The smallest calibration error that can be reliably detected given the sample size and variance in the data. Miscalibration smaller than this value may not be statistically significant even if present.

Based on a 5-sigma detection threshold (very high confidence).

Returns:

MDE as percentage of prevalence.

mcgrad.metrics.soft_label_log_loss(y_true, y_pred, sample_weight=None)[source]

Binary cross-entropy loss that supports soft labels in [0, 1].

Equivalent to sklearn’s log_loss for hard binary labels, but also supports continuous labels (e.g. confidence scores) in the [0, 1] interval.

Parameters:
Return type:

float

Returns:

Weighted mean cross-entropy loss.

mcgrad.metrics.wrap_sklearn_metric_func(func)[source]

Wrap an sklearn-style metric function for use with the evaluation framework.

Parameters:

func (Callable[..., float]) – A function with signature (y_true, y_pred, sample_weight=None) -> float.

Return type:

_ScoreFunctionInterface

Returns:

A ScoreFunctionInterface-compatible wrapper.

mcgrad.metrics.wrap_multicalibration_error_metric(categorical_segment_columns=None, numerical_segment_columns=None, max_depth=3, max_values_per_segment_feature=3, min_samples_per_segment=10, max_n_segments=1000, metric_version='mce_relative', outcome_type='classification')[source]

Create a wrapped MulticalibrationError metric for use with the evaluation framework.

Parameters:
  • categorical_segment_columns (list[str] | None) – Columns to use for categorical segmentation.

  • numerical_segment_columns (list[str] | None) – Columns to use for numerical segmentation.

  • max_depth (int) – Maximum depth for segment generation.

  • max_values_per_segment_feature (int) – Max unique values per segment feature.

  • min_samples_per_segment (int) – Minimum samples required per segment.

  • max_n_segments (int | None) – Maximum number of segments to generate.

  • metric_version (str) –

    Which metric to return.
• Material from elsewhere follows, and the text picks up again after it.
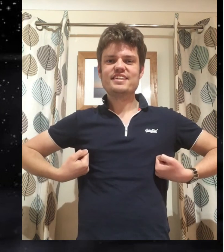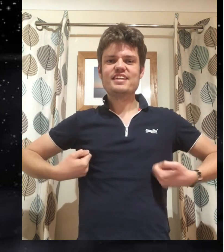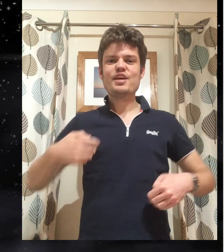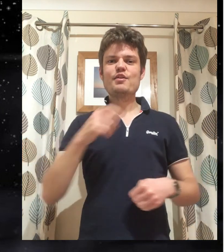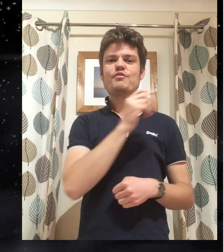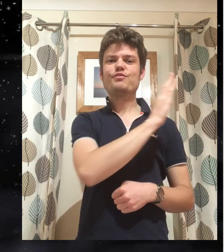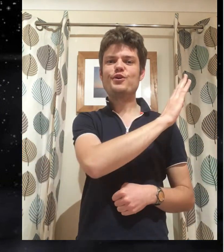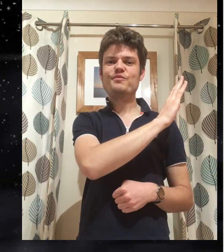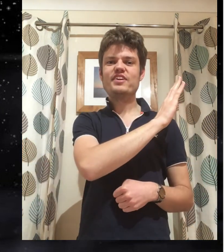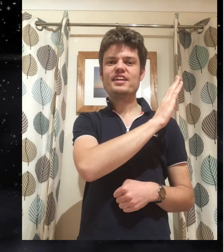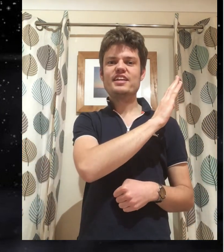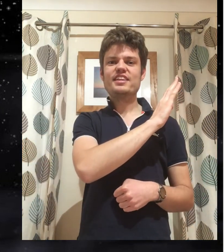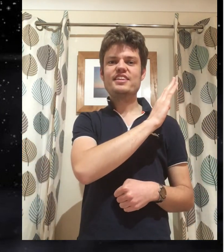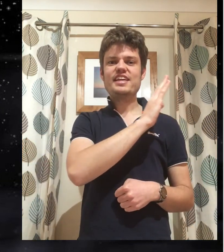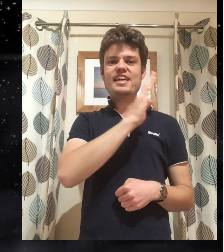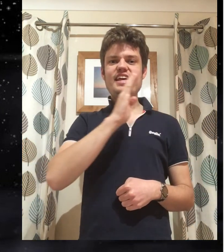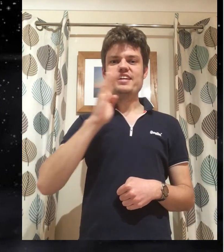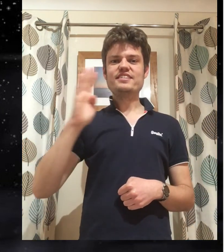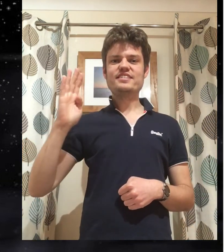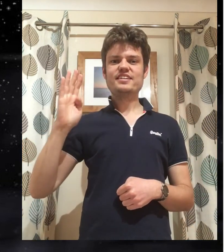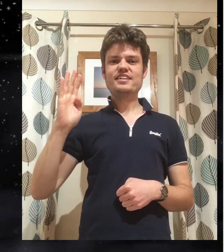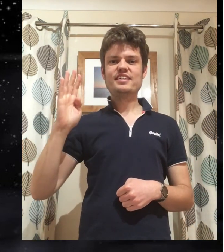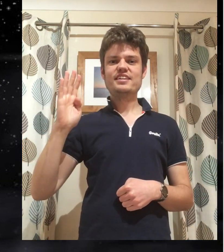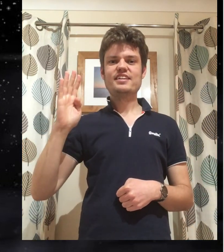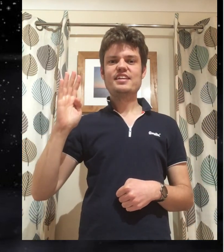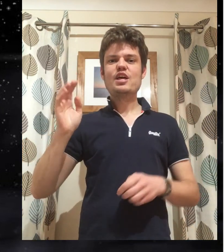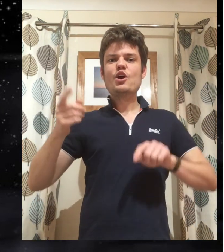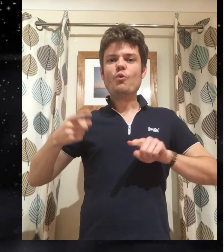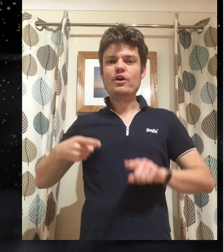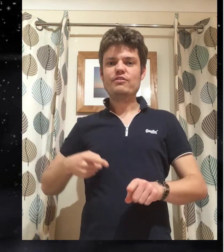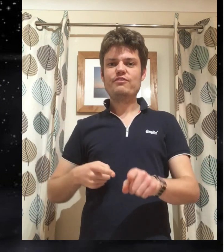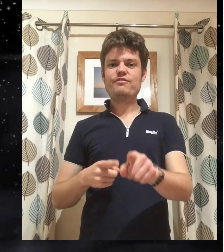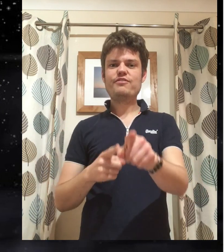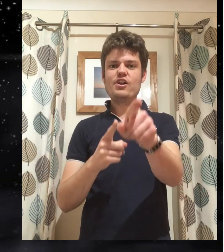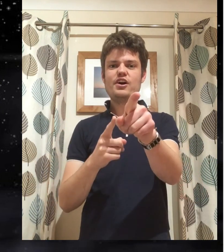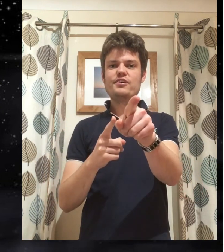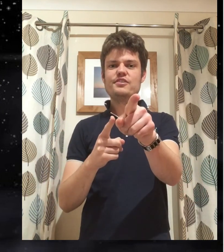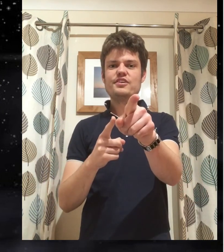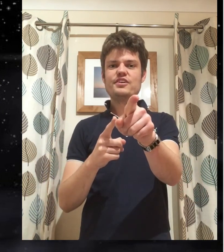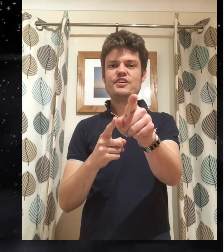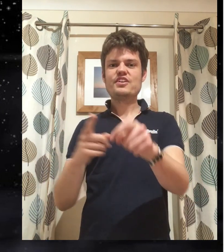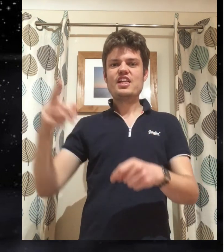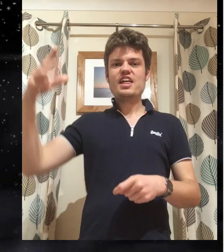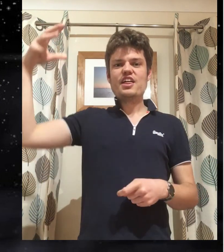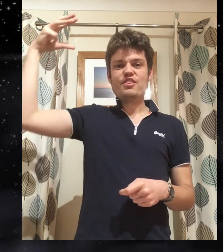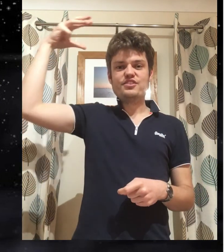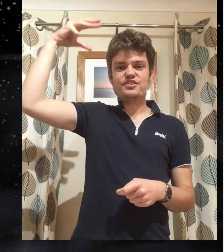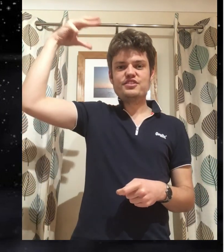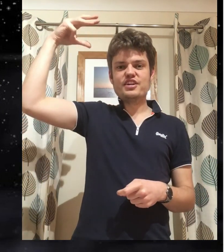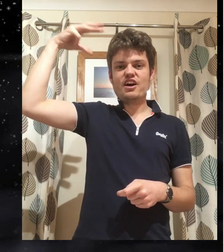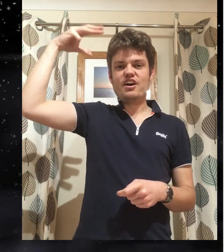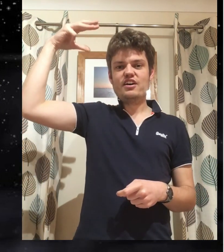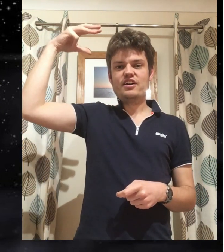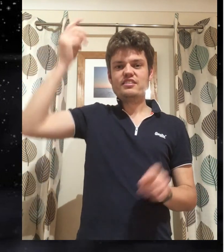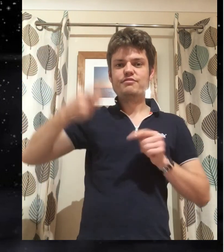from the east will follow the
Options: - ‘mce_relative’: relative (prevalence-adjusted percentage) scale (default,

    classification only)

    • ’mce’: absolute scale

    • ’mce_sigma’: sigma (z-score) scale

    • ’mce_pvalue’: p-value

    Legacy names are also supported but deprecated: - ‘mce_sigma_scale’ -> ‘mce_sigma’ - ‘mce_absolute’ -> ‘mce’ - ‘p_value’ -> ‘mce_pvalue’

  • outcome_type (str) – Type of outcome variable. Options: ‘classification’ (default) or ‘regression’. When ‘regression’, ‘mce_relative’ is not available.

Return type:

_ScoreFunctionInterface

Returns:

A ScoreFunctionInterface-compatible wrapper.